Income thresholds a more pressing problem, says Mortgage Choice franchise owner

Labor Treasurer Jim Chalmers’ plan to upend how student debt plays into first-home buyers’ serviceability requirements received a mixed response this week.
Although everyone – even the opposition – agreed that it was a commonsense approach to helping those with student debt on to the housing ladder, others voiced criticisms that it was a vote-grabber with little tangible impact.
The new proposals will persuade banks to put aside borrowers’ existing student debt when applying responsible lending rules, which should theoretically increase borrowers’ lending power.
However, the scope of the proposals is unclear, with the assumption being that only those whose debts are nearing the end of their life cycle will benefit.
Some commentators said the proposals avoid the real issues facing FHBs.
Peter White, from the Finance Brokers Association of Australia (FBAA), for instance, explained how “the current 3% mortgage serviceability buffer is one of the largest obstacles in the assessment process and is preventing thousands of Australians from purchasing a home and forcing thousands more to remain in 'mortgage prison' unable to refinance”.

(Stored entries)
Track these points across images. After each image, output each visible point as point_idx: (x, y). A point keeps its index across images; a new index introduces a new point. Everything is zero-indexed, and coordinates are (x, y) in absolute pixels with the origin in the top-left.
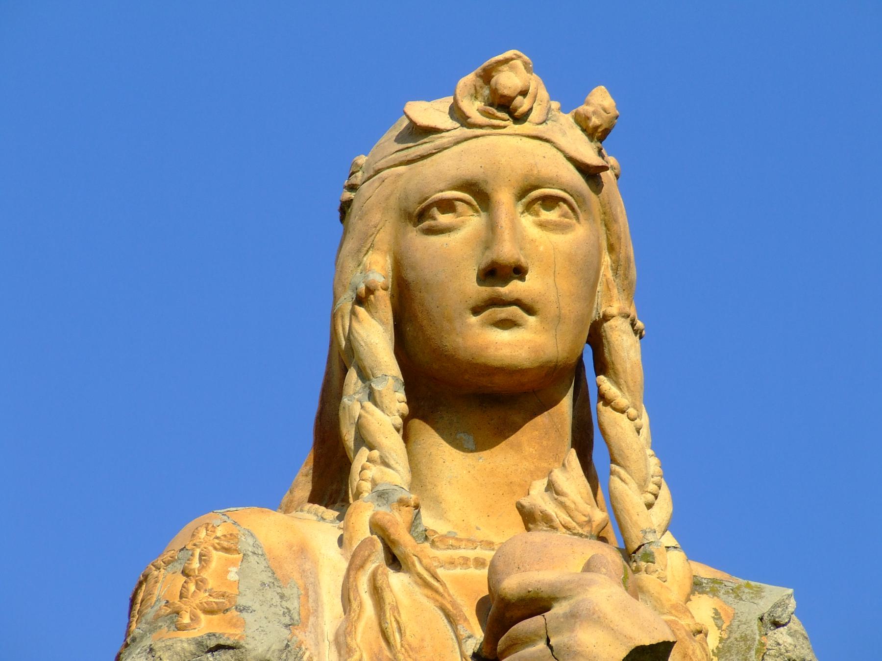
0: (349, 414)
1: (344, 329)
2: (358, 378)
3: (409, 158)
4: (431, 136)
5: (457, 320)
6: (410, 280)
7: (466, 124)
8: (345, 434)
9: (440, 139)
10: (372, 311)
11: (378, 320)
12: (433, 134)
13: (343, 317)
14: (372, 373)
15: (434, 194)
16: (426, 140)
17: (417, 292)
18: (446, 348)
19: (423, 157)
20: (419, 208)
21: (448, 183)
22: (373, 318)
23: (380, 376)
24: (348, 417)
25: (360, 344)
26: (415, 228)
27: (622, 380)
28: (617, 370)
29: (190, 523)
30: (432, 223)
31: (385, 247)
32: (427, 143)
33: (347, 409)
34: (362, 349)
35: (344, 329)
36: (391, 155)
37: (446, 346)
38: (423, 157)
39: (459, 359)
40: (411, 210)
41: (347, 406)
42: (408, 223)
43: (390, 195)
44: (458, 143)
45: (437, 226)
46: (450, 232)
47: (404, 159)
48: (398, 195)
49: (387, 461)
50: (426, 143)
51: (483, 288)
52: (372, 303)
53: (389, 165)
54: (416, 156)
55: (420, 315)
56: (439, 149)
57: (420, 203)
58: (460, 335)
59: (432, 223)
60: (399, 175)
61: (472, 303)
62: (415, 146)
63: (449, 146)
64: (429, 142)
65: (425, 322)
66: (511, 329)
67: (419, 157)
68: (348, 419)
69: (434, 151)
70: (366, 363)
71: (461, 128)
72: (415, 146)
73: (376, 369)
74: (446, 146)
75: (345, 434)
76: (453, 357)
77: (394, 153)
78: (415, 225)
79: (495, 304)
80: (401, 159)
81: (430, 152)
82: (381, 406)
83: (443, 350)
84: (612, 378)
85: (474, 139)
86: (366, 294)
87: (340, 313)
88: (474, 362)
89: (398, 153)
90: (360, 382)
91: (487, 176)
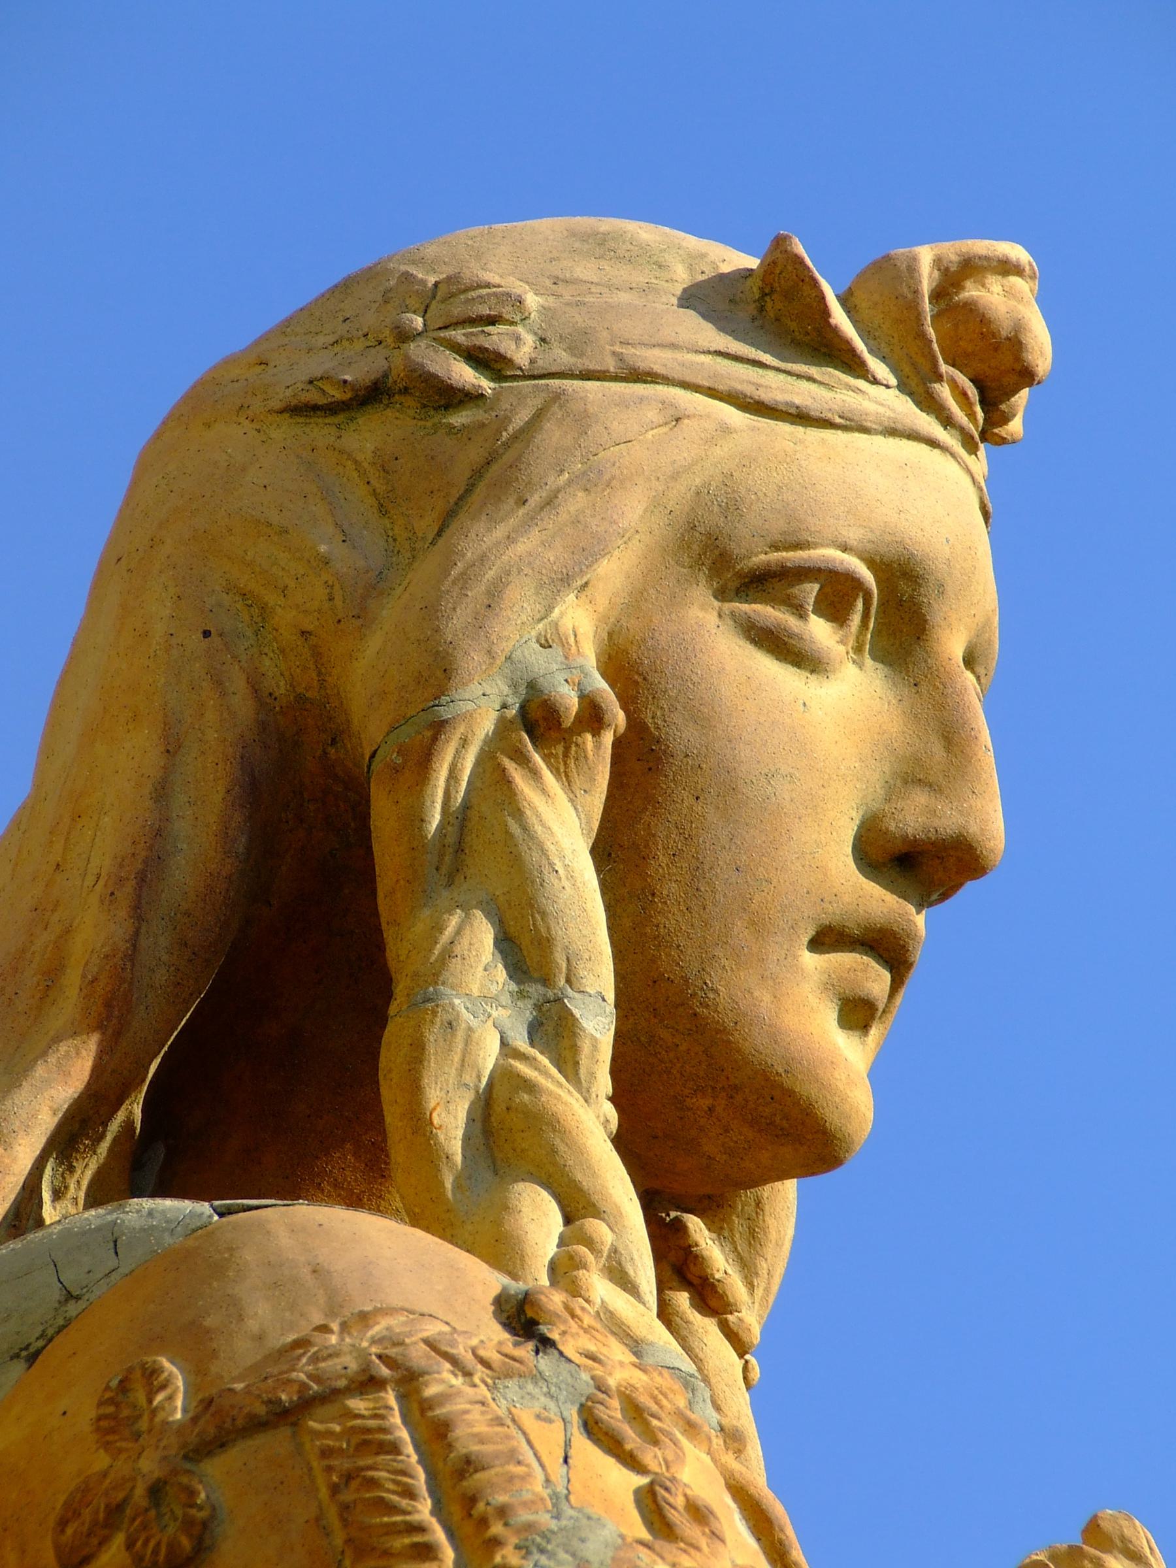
0: (465, 1053)
1: (453, 776)
2: (499, 956)
3: (765, 396)
4: (830, 370)
5: (779, 939)
6: (677, 747)
7: (921, 390)
8: (432, 1105)
9: (851, 393)
10: (578, 782)
11: (583, 816)
12: (836, 368)
13: (464, 743)
14: (569, 970)
15: (828, 546)
16: (813, 371)
17: (685, 794)
18: (711, 996)
19: (801, 417)
20: (763, 557)
21: (870, 536)
22: (571, 801)
23: (592, 992)
24: (457, 1058)
25: (551, 865)
26: (716, 604)
27: (765, 1266)
28: (765, 1230)
29: (485, 1266)
30: (790, 621)
31: (602, 603)
32: (814, 381)
33: (460, 1035)
34: (556, 882)
35: (453, 776)
36: (696, 352)
37: (716, 991)
38: (801, 417)
39: (739, 1051)
40: (736, 550)
41: (463, 1026)
42: (702, 579)
43: (688, 469)
44: (892, 432)
45: (801, 638)
46: (812, 672)
47: (749, 390)
48: (698, 481)
49: (631, 1273)
50: (810, 379)
51: (873, 889)
52: (586, 757)
53: (689, 378)
54: (787, 403)
55: (663, 860)
56: (850, 420)
57: (775, 547)
58: (770, 982)
59: (790, 621)
60: (726, 430)
61: (832, 913)
62: (778, 370)
63: (874, 426)
64: (821, 383)
65: (671, 889)
66: (851, 1033)
67: (793, 411)
68: (456, 1064)
69: (838, 420)
70: (558, 932)
71: (897, 392)
72: (778, 370)
73: (589, 966)
74: (869, 424)
75: (432, 1105)
76: (718, 1032)
77: (709, 352)
78: (721, 594)
79: (872, 948)
80: (739, 387)
81: (829, 415)
82: (584, 1084)
83: (694, 995)
84: (734, 1243)
85: (924, 446)
86: (573, 723)
87: (461, 729)
88: (787, 1082)
89: (719, 359)
90: (501, 974)
91: (950, 574)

◆ **Given problem**
Pick up the article on student debt and first-home buyers after its final sentence and keep writing it.

◆ **Exercise answer**
The LNP opposition has a similar stance on the 3% buffer.
To get the broker-side view of the issue, MPA caught up with James Algar (pictured, second from left), a franchise owner at Mortgage Choice, to discuss the matter.
A faulty system
“There’s no doubt HECS debt and mandatory repayments to what they’re earning is a significant imposition to people’s borrowing capacity,” said Algar.
Some would, therefore, argue that banks should reasonably be allowed to consider HECS obligations when assessing your borrowing capacity, given it is money that does not enter your bank account.
But there are valid arguments against this.
“(The banks) are making a decision on (a borrower’s) ability to pay for the next 30 years, based on something that’s definitely not going to be there in the short term,” said Algar. In other words, short-term HECS obligations are unfairly skewering an FHB’s long-term borrowing capacity.
To combat this, Algar often advises FHBs to use a portion of their deposit to pay down the remainder of their HECS, if it makes sense to do so. Your borrowing capacity “can be significantly higher as a result”, he said, even if it makes for a smaller deposit.
He described a situation involving a borrower with $90,000 income, $10,000 in remaining HECS, and monthly mandatory HECS repayments of around $375. Taking $10,000 out of the borrower’s deposit to pay down their HECS resulted in a $60,000 increase in their buying power.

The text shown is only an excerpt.